I hiked in Minuteman National Park with 19 hikers from a local hiking group for about 3 hours. This was a very sunny cloud-free day with a temperature of 34 F (1 C). The trail was a mix of ice, snow, water, and mud. The Race sunglasses protected me from reflections off water, and snow, and from the direct sun.

I backpacked twice using my Race sunglasses. These backpacks were done in the late evening and early morning. I used the sunglasses mainly for protection against branches, especially while setting up the tent. When I woke in the morning and put on the cold sunglasses, there was no fogging and the frames warmed quickly.
Mt Watatic

Minuteman National Park

Around town daily use.

I use the Race sunglasses almost every day, to go to the gym, to go shopping, and for all my other social and business activities. In the buildings where sunglasses are not permitted, I slide them up onto my forehead and that has worked very well. I don't find snow shoveling fun, but it is part of living in New England. During a 3 day blizzard in this test period, I was out early on the second day shoveling about 8 in of snow. What was falling while I was shoveling was too fine to see, but could be felt on my ears as cold spots. Fortunately my eyes were completely protected as I cannot stand snow or ice melting on my eyes. I experienced that situation one morning when I went to the gym without my sunglasses, because it was very overcast and the snow was not supposed to fall until the afternoon. When I left the gym and stopped to do some shopping, it had started to snow. The snow was getting into my eyes and this was causing problems with my hard contact lenses. It was also interfering with my vision and was very annoying.

Other considerations.

I have found that even with daily use, the Race sunglasses lenses did not get dirty and required very little in the way of maintenance. Occasionally I put the glasses under running water and used tissue paper to absorb small droplets. About once a month, I would use a cloth from another pair of glasses to wipe the lenses. This leads me to believe that the anti static system is working because I expected to find dandruff and dust that I find with the other glasses I have. After about 5 months of almost daily use, I see no evidence of scratches, despite my taking no special precautions. I think a cloth for cleaning should be provided. My idea of soft may not be appropriate for lenses made of a high tech material. The glasses case fits nicely in my hand as well as in the upper portion of my backpack. The extra space in the case is not wasted as I can use it for my headlamp, wiping cloth, and a couple spare AA batteries. The lowest temperature I encountered during the test was -8 F (-22 C) and I did not notice any adverse effects.

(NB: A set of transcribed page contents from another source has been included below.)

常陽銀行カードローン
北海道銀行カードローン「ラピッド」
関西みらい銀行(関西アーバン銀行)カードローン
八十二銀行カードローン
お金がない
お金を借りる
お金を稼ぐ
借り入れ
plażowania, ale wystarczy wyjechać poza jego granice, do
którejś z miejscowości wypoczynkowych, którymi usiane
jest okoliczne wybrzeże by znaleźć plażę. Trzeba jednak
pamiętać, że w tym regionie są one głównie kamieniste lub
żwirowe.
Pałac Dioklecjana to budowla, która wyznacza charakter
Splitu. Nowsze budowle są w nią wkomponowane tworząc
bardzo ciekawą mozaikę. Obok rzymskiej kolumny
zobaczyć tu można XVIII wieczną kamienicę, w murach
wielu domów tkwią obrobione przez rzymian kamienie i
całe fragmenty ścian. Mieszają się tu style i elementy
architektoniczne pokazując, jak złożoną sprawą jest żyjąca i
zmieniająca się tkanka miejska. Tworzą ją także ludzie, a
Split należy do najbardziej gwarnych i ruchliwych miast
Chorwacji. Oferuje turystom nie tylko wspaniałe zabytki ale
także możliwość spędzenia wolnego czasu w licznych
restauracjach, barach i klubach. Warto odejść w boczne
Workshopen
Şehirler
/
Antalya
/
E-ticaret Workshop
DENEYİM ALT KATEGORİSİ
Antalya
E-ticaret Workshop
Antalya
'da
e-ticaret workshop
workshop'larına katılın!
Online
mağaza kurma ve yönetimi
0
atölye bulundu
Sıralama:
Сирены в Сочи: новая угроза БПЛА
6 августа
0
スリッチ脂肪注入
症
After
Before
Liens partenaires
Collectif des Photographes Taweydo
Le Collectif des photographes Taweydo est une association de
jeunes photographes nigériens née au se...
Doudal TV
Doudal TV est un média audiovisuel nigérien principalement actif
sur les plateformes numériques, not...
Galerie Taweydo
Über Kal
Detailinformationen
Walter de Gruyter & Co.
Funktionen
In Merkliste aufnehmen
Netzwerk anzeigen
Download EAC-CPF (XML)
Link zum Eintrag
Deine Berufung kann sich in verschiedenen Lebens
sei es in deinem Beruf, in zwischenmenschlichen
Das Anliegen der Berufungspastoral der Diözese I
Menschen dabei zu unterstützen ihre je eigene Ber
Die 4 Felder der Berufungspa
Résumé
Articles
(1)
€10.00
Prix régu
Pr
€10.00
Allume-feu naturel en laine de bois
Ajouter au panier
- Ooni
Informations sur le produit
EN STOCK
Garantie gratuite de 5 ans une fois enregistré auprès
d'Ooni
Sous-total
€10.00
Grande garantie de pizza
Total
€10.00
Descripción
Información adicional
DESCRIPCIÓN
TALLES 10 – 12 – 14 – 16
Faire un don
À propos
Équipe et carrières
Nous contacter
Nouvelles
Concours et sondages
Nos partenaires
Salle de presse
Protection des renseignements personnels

The Race sunglasses have many qualities, but comfort has to be at the top of my list. The Race sunglasses fit firmly on my head, but don't cause any irritation or sensitive areas on my nose or ears. This is followed closely by the glasses being able to adjust quickly to changes in light intensity. The anti fogging and anti static have worked very well and the glasses keep my eyes dust free which is important to me. Looking through the glasses without obstruction from the frames is great. Despite numerous contacts with branches there has been no evidence of scratches on the lenses or frames. These are the best sunglasses I have ever used, a product that comes close to perfection for me.

Wish list

I would like to have an appropriate cloth supplied in the case.


I will continue to use the Julbo Run sunglasses daily during daylight hours except for days when it is really dark. I am looking forward to hiking near water, knowing that I will be protected from sun reflections. I am also looking forward to hiking in places where I could not hike when it was windy due to the fine sand and dust getting into my eyes.

This concludes my Long Term Report. I wish to thank and Julbo for the opportunity to test the Run sunglasses.